If the local humane society saw that they'd impound the animal. In fact, they could also press charges.


----------



## trashion (Aug 24, 2007)

I agree with Red and emc7. I don't get how people can kick up a fuss over keeping another pet in suboptimal conditions (for example, a dog in a 2x2 pen) and then just brush off blatant animal abuse like this as it's just "another way to do things."

In my opinion, it's like saying "Well, sure, I could keep a horse in a filthy shack and never let it go outside. That's just my way of doing it, and hey, if it doesn't drop dead, it must be just fine." It's the same thing.


----------



## Sin (Jul 29, 2005)

more then likely is suffering from some form of stunting and its organs are all messed up too. Prolly a waste of time to try and correct it. I would just recommend a site like www.oscar.com that has all types of info on this very thing.
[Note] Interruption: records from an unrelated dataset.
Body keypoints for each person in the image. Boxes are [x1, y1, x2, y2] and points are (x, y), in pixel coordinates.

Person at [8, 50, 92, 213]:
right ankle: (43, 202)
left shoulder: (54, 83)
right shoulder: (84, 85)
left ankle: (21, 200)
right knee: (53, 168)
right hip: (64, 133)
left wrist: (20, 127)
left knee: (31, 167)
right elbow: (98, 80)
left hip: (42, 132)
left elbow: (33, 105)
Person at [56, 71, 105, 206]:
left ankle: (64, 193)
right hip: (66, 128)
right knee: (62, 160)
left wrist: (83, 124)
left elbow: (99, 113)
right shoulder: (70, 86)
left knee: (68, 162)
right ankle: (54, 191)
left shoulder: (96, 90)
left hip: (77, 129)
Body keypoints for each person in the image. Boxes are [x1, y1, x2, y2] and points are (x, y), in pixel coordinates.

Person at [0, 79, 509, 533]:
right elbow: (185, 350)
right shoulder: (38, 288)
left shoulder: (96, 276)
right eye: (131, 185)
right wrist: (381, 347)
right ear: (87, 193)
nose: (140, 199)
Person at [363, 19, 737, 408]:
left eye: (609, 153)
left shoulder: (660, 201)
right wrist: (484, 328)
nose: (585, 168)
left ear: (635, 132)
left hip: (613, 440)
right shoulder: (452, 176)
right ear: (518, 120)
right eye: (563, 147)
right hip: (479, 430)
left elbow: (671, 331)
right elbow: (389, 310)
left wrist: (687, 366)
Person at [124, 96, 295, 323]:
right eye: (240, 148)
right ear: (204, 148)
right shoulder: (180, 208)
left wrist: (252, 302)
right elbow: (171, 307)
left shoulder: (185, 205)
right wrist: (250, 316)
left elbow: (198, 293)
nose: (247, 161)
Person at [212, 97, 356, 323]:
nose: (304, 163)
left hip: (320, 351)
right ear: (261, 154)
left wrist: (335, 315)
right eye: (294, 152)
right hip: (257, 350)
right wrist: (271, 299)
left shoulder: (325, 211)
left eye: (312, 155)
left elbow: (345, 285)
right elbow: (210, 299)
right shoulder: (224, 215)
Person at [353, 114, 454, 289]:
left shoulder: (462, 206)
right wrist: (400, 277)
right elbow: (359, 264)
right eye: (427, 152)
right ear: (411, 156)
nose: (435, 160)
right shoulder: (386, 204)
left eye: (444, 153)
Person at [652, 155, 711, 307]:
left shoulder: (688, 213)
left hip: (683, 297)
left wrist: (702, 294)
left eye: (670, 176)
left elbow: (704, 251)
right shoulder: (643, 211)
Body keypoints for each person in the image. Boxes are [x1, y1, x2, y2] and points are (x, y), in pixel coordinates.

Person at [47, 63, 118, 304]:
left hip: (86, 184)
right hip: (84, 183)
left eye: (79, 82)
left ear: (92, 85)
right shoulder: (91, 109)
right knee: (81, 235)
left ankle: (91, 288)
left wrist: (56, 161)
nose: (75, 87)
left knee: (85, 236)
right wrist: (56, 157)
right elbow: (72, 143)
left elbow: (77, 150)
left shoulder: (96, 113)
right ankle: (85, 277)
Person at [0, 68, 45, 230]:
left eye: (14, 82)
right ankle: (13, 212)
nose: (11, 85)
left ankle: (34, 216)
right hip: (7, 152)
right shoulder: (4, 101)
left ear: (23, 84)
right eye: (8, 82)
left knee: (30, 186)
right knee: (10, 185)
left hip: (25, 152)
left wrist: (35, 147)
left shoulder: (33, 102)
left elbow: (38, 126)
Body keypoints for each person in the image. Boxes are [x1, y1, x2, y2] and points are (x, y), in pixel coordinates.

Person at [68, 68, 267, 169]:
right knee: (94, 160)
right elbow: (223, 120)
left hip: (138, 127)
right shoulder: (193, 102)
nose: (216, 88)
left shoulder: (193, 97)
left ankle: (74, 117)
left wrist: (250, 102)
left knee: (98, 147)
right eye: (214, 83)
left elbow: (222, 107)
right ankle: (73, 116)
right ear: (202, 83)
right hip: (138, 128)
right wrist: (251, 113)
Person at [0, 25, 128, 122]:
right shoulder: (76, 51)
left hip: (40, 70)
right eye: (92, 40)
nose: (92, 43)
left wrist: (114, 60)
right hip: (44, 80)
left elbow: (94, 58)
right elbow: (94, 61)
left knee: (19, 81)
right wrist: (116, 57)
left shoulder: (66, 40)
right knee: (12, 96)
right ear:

Maybe if they read it themselves they will see but like most they prolly wont even bother. 

This is the difference between fish keeping and fish hobbyists


----------



## TBS_Dave (Oct 6, 2008)

emc7 said:


> Dave: you assume the fish is fine, but you don't know that. Just like you can't assume the fish is suffering. It could drop dead of hole-in-the-head tomorrow or live for 15 years. You won't get me to recommend a 29 for an Oscar just because one person is apparently getting away with it.
> 
> Fish don't need lights, those are for us, most natural water is quite shady. How warm was the room? Without a heater, water will be room temp., not outside temp.
> 
> KR: I don't suggest you tell her she is "doing it wrong". You might save a fish, but lose a friend.


Does my post say I'm recommending anyone do this? No it does not. And yes I did assume the fish is doing fine based on the question "How has this oscar survived so long?" 

I do agree w/ you on KR not telling her she is doing it wrong.


----------